Electronic design automation data:
##########

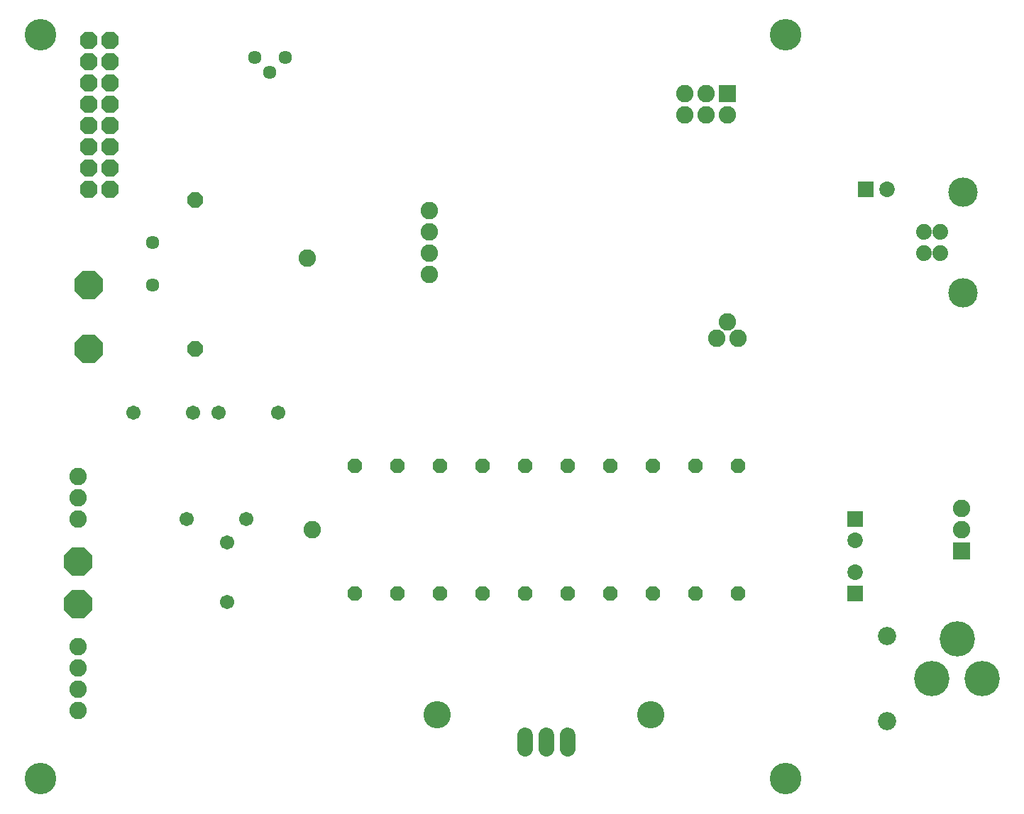
<source format=gbs>
G75*
G70*
%OFA0B0*%
%FSLAX24Y24*%
%IPPOS*%
%LPD*%
%AMOC8*
5,1,8,0,0,1.08239X$1,22.5*
%
%ADD10R,0.0820X0.0820*%
%ADD11C,0.0820*%
%ADD12C,0.0860*%
%ADD13R,0.0730X0.0730*%
%ADD14C,0.0730*%
%ADD15C,0.0674*%
%ADD16C,0.0720*%
%ADD17C,0.1280*%
%ADD18OC8,0.0820*%
%ADD19C,0.1480*%
%ADD20C,0.0740*%
%ADD21C,0.1380*%
%ADD22C,0.1660*%
%ADD23OC8,0.1330*%
%ADD24C,0.0635*%
%ADD25OC8,0.0680*%
%ADD26OC8,0.0720*%
D10*
X034601Y034601D03*
X045601Y013101D03*
D11*
X045601Y014101D03*
X045601Y015101D03*
X035101Y023101D03*
X034601Y023851D03*
X034101Y023101D03*
X034601Y033601D03*
X033601Y033601D03*
X032601Y033601D03*
X032601Y034601D03*
X033601Y034601D03*
X020601Y029101D03*
X020601Y028101D03*
X020601Y027101D03*
X020601Y026101D03*
X014851Y026851D03*
X004101Y016601D03*
X004101Y015601D03*
X004101Y014601D03*
X004101Y008601D03*
X004101Y007601D03*
X004101Y006601D03*
X004101Y005601D03*
X015101Y014101D03*
D12*
X042101Y009101D03*
X042101Y005101D03*
D13*
X040601Y011101D03*
X040601Y014601D03*
X041101Y030101D03*
D14*
X042101Y030101D03*
X040601Y013601D03*
X040601Y012101D03*
D15*
X013501Y019601D03*
X010701Y019601D03*
X009501Y019601D03*
X006701Y019601D03*
X009201Y014601D03*
X011101Y013501D03*
X012001Y014601D03*
X011101Y010701D03*
D16*
X025101Y004421D02*
X025101Y003781D01*
X026101Y003781D02*
X026101Y004421D01*
X027101Y004421D02*
X027101Y003781D01*
D17*
X030995Y005410D03*
X020956Y005410D03*
D18*
X005601Y030101D03*
X004601Y030101D03*
X004601Y031101D03*
X004601Y032101D03*
X005601Y032101D03*
X005601Y031101D03*
X005601Y033101D03*
X005601Y034101D03*
X004601Y034101D03*
X004601Y033101D03*
X004601Y035101D03*
X004601Y036101D03*
X005601Y036101D03*
X005601Y035101D03*
X005601Y037101D03*
X004601Y037101D03*
D19*
X002311Y002381D03*
X037331Y002381D03*
X037331Y037351D03*
X002311Y037351D03*
D20*
X043821Y028093D03*
X044601Y028093D03*
X044601Y027109D03*
X043821Y027109D03*
D21*
X045671Y025231D03*
X045671Y029971D03*
D22*
X045388Y008951D03*
X044207Y007101D03*
X046569Y007101D03*
D23*
X004601Y022601D03*
X004601Y025601D03*
X004101Y012601D03*
X004101Y010601D03*
D24*
X007601Y025601D03*
X007601Y027601D03*
X013101Y035601D03*
X013811Y036311D03*
X012391Y036311D03*
D25*
X017101Y017101D03*
X019101Y017101D03*
X021101Y017101D03*
X023101Y017101D03*
X025101Y017101D03*
X027101Y017101D03*
X029101Y017101D03*
X031101Y017101D03*
X033101Y017101D03*
X035101Y017101D03*
X035101Y011101D03*
X033101Y011101D03*
X031101Y011101D03*
X029101Y011101D03*
X027101Y011101D03*
X025101Y011101D03*
X023101Y011101D03*
X021101Y011101D03*
X019101Y011101D03*
X017101Y011101D03*
D26*
X009601Y022601D03*
X009601Y029601D03*
M02*

</source>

##########

What this task involves - Reproduce the data above word for word from its first line through the line that holds "X045671Y025231D03*", both ends included; skip pictures.

Solved problem -
<source format=gbs>
G75*
G70*
%OFA0B0*%
%FSLAX24Y24*%
%IPPOS*%
%LPD*%
%AMOC8*
5,1,8,0,0,1.08239X$1,22.5*
%
%ADD10R,0.0820X0.0820*%
%ADD11C,0.0820*%
%ADD12C,0.0860*%
%ADD13R,0.0730X0.0730*%
%ADD14C,0.0730*%
%ADD15C,0.0674*%
%ADD16C,0.0720*%
%ADD17C,0.1280*%
%ADD18OC8,0.0820*%
%ADD19C,0.1480*%
%ADD20C,0.0740*%
%ADD21C,0.1380*%
%ADD22C,0.1660*%
%ADD23OC8,0.1330*%
%ADD24C,0.0635*%
%ADD25OC8,0.0680*%
%ADD26OC8,0.0720*%
D10*
X034601Y034601D03*
X045601Y013101D03*
D11*
X045601Y014101D03*
X045601Y015101D03*
X035101Y023101D03*
X034601Y023851D03*
X034101Y023101D03*
X034601Y033601D03*
X033601Y033601D03*
X032601Y033601D03*
X032601Y034601D03*
X033601Y034601D03*
X020601Y029101D03*
X020601Y028101D03*
X020601Y027101D03*
X020601Y026101D03*
X014851Y026851D03*
X004101Y016601D03*
X004101Y015601D03*
X004101Y014601D03*
X004101Y008601D03*
X004101Y007601D03*
X004101Y006601D03*
X004101Y005601D03*
X015101Y014101D03*
D12*
X042101Y009101D03*
X042101Y005101D03*
D13*
X040601Y011101D03*
X040601Y014601D03*
X041101Y030101D03*
D14*
X042101Y030101D03*
X040601Y013601D03*
X040601Y012101D03*
D15*
X013501Y019601D03*
X010701Y019601D03*
X009501Y019601D03*
X006701Y019601D03*
X009201Y014601D03*
X011101Y013501D03*
X012001Y014601D03*
X011101Y010701D03*
D16*
X025101Y004421D02*
X025101Y003781D01*
X026101Y003781D02*
X026101Y004421D01*
X027101Y004421D02*
X027101Y003781D01*
D17*
X030995Y005410D03*
X020956Y005410D03*
D18*
X005601Y030101D03*
X004601Y030101D03*
X004601Y031101D03*
X004601Y032101D03*
X005601Y032101D03*
X005601Y031101D03*
X005601Y033101D03*
X005601Y034101D03*
X004601Y034101D03*
X004601Y033101D03*
X004601Y035101D03*
X004601Y036101D03*
X005601Y036101D03*
X005601Y035101D03*
X005601Y037101D03*
X004601Y037101D03*
D19*
X002311Y002381D03*
X037331Y002381D03*
X037331Y037351D03*
X002311Y037351D03*
D20*
X043821Y028093D03*
X044601Y028093D03*
X044601Y027109D03*
X043821Y027109D03*
D21*
X045671Y025231D03*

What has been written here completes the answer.